Marianna Schreiber w szpitalu
W piątek Marianna Schreiber spotkała się z Lechem Wałęsą, gdyż zabiega o poparcie swojej partii Mam Dość. W drodze powrotnej miała źle się poczuć. Najpierw doskwierał jej ból w klatce piersiowej, a później straciła przytomność. Na szczęście nie kierowała pojazdem. Szybko trafiła do szpitala w Nidzicy, gdzie udzielono jej fachowej pomocy. Oczywiście Schreiber swoimi przeżyciami postanowiła podzielić się na Twitterze, publikując zdjęcia ze szpitala. „Szczęścia było dzisiaj wiele, ale wracając do domu, złapał mnie ból w klatce piersiowej, straciłam przytomność (dobrze, że nie prowadziłam auta). W Szpitalu w Nidzicy, gdzie zostałam przewieziona karetką ze stacji przy S7, pomogli mi cudowni ludzie! Dziękuję Wam z CAŁEGO SERCA” – napisała Marianna Schreiber.
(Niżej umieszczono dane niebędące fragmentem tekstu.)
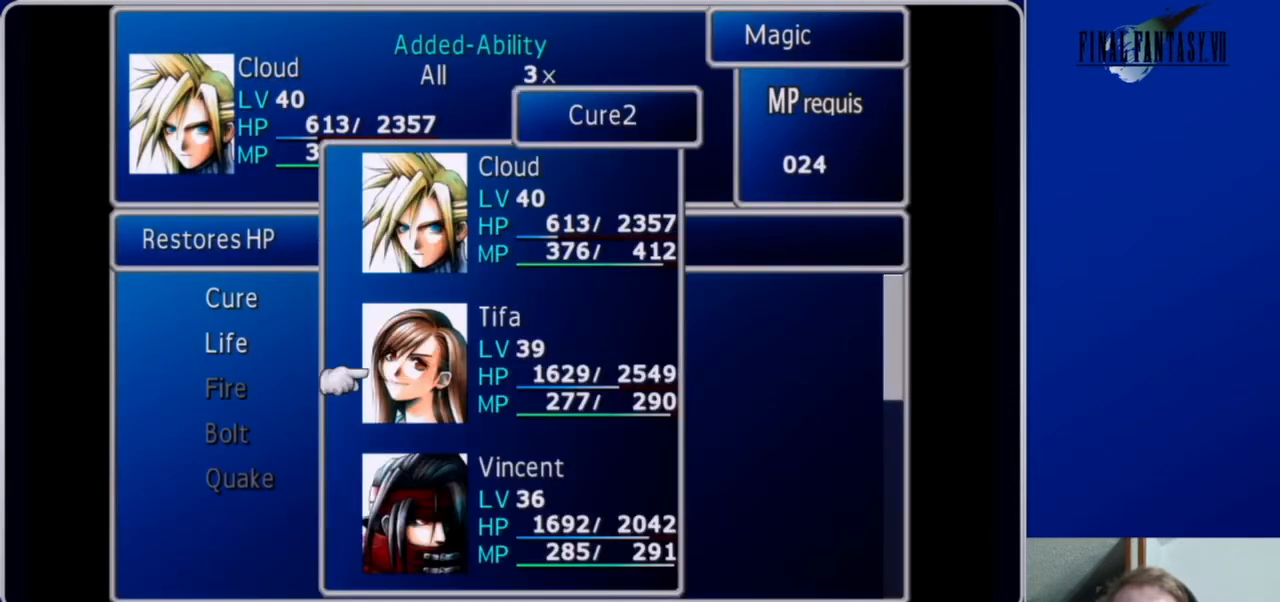
{"buttons": [], "left_stick": "center", "right_stick": "center", "events": [[267, "B", "down"], [367, "B", "up"]]}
W takiej sytuacji pojawia się pytanie, co z karierą wojskową polityczki, do której kobieta się przygotowuje. Marianna Schreiber zapewniła również na Twitterze, że z tych planów nie zamierza rezygnować. Pogorszenie stanu zdrowia było najwidoczniej chwilowe i nie będzie miało wpływu na poddanie się wojskowemu wyciskowi. „Do wojska idę 20 lutego. Nic się nie zmieniło;)” – odpisała Marianna Schreiber. „Człowiek czasem poczuje się gorzej. To zwykłe, ludzkie” – dodała.
W grudniu opublikowała na Twitterze swoje zdjęcie sprzed siedziby Wojskowego Centrum Rekrutacji Warszawa-Mokotów. Poinformowała, że złożyła wniosek o powołanie jej do terytorialnej służby wojskowej. Później jednak uznała, że chciałaby zostać także żołnierzem zawodowym.
„Podjęłam decyzję i poszłam o krok dalej. 4 stycznia przejdę badania w sprawie szkolenia się na żołnierza zawodowego. Wówczas odbędę szkolenie 28-dniowe od 20 lutego. Następnie 11-miesięczne przygotowanie odbywające się codziennie. I żaden hejter nie będzie pluł mi w twarz” – napisała w mediach społecznościowych.